Hi everyone,
    
    When building a kernel with the Linaro ARM toolchain I have two
    seemingly simple questions, however I have been getting some very
    different advice depending on who I talk to and what I read online,
    study in gits etc. Hardware specific optimizations are confusing and
    hard to test in a kernel since it such a multi-purpose
    conglomeration of code.  I just want to make sure I am using the
    correct general approach before moving forward with trying things
    and testing. Our project is all about testing and researching ways
    to increase kernel/Android performance, so please don't reply with
    "just use an -O2 compilation and forget about it" unless you have
    data you can provide that suggest that this will give better
    performance than adding specific hardware compilation flags. 
    
    Hopefully this is the right crowd to ask, wasn't sure if I should
    try the kernel or Android list.
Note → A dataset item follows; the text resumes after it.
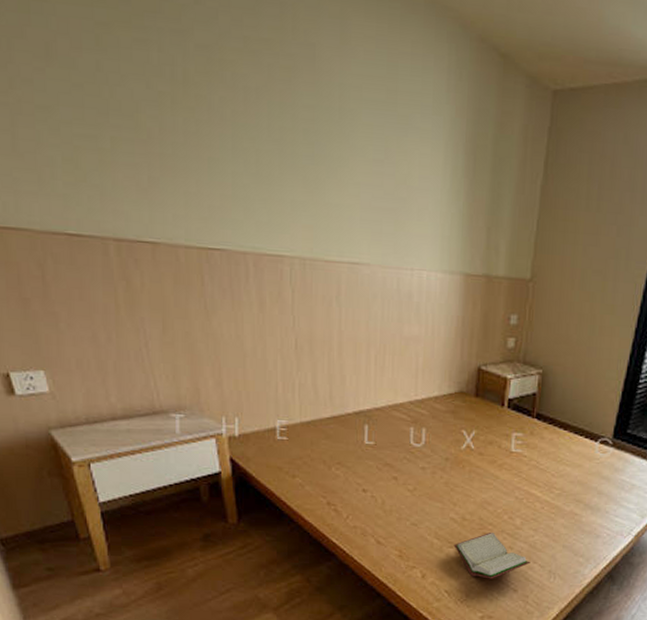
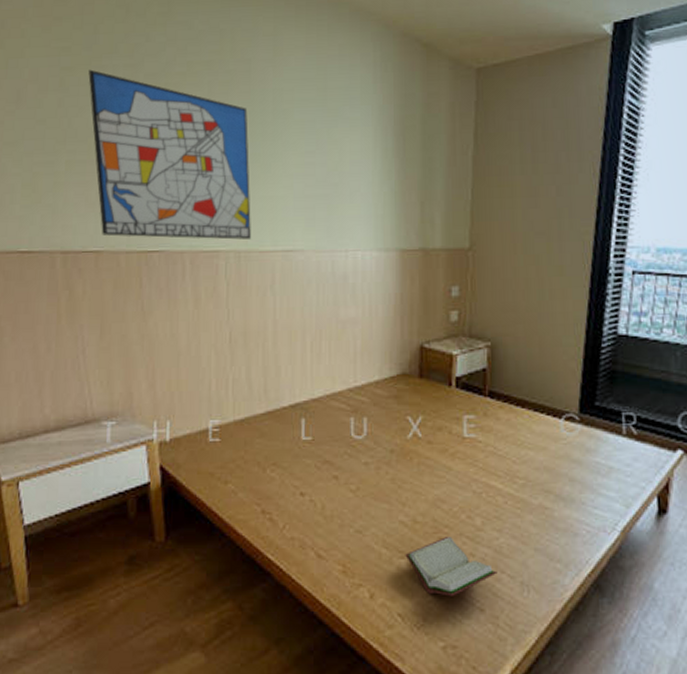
wall art: none [129,29,316,247] -> present [88,69,251,240]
I posted in the NEON list, but my
    message is the only one from December! That leaves me with little
    hope there, so we'll see how it goes here. If anyone can help me
    with part 1 or part 2, I would be delighted!
    
    Background:
    
      -  3.4.x Android kernel
 
      - Qualcomm APQ8064 quad core CPU (Cortex A15-like SoC with
        NEON/vfpv4 per core support).
 
      -  We are using the Linaro ARM toolchain 4.7.3 release 2012.11
        on Linux (arm-linux-gnueabihf). 
 
    
    Part 1) Which hardware and floating point compiler flags are
    recommended/applicable for the above mentioned SoC when building
    kernel itself?
    
    -mtune=cortex-a15 (is this really doing anything for us in the
    tool-chain's current state?)
    
    Which -mfpu flag and other associated flags should we use in the
    Linaro 12.11 toolchain?
    -mfpu=-neon-vfpv4 
    -mfpu=-vfpv4
    -mfpu=-neon
    -mvectorize-with-neon-quad
     -funsafe-math-optimizations (is this required for -neon-vfpv4 and
    -vfpv4 like we would use it for plain old -neon?)
    
    Part 2) Next, which kernel Makefiles should be optimized using the
    hardware specific flags from Q1? From my research thus far, this is
    our current setup and we currently doing an -O2 build.
    
    /Makefile:
        KBUILD_CFLAGS   := -Wall -Wundef -Wstrict-prototypes
    -Wno-trigraphs \
               -fno-strict-aliasing -fno-common \
               -Werror-implicit-function-declaration \
               -Wno-format-security \
               -fno-delete-null-pointer-checks -mno-unaligned-access \
               -march=armv7-a -mtune=cortex-a15 \
               -fpredictive-commoning -fgcse-after-reload
    -ftree-vectorize \
               -fipa-cp-clone -fsingle-precision-constant -pipe \
               -funswitch-loops -floop-interchange \
               -floop-strip-mine -floop-block
         CFLAGS_MODULE   = (BLANK, but some say we should have flags
    here)    
        AFLAGS_MODULE   = (BLANK, but some say we should have flags
    here)     
        LDFLAGS_MODULE  = 
        CFLAGS_KERNEL    = (BLANK, but some say we should have flags
    here)
        AFLAGS_KERNEL    = (BLANK, but some say we should have flags
    here)
     
    /arch/arm/Makefile 
        arch-$(CONFIG_CPU_32v7)         :=-D__LINUX_ARM_ARCH__=7 $(call
    cc-option,-mtune=cortex-a15 -march=armv7-a -mfpu=neon-vfpv4
    -ftree-vectorize -funsafe-math-optimizations,-march=armv7-a
    -Wa$(comma)-march=armv7-a)
    
    /arch/arm/vfp/Makefile
    KBUILD_AFLAGS    :=$(KBUILD_AFLAGS:-msoft-float=-Wa,-mfpu=neon-vfpv4
    -ftree-vectorize -funsafe-math-optimizations)
    
    
    If you can give any advice, it would be greatly appreciated.
    
    Thanks and have a Happy New Year!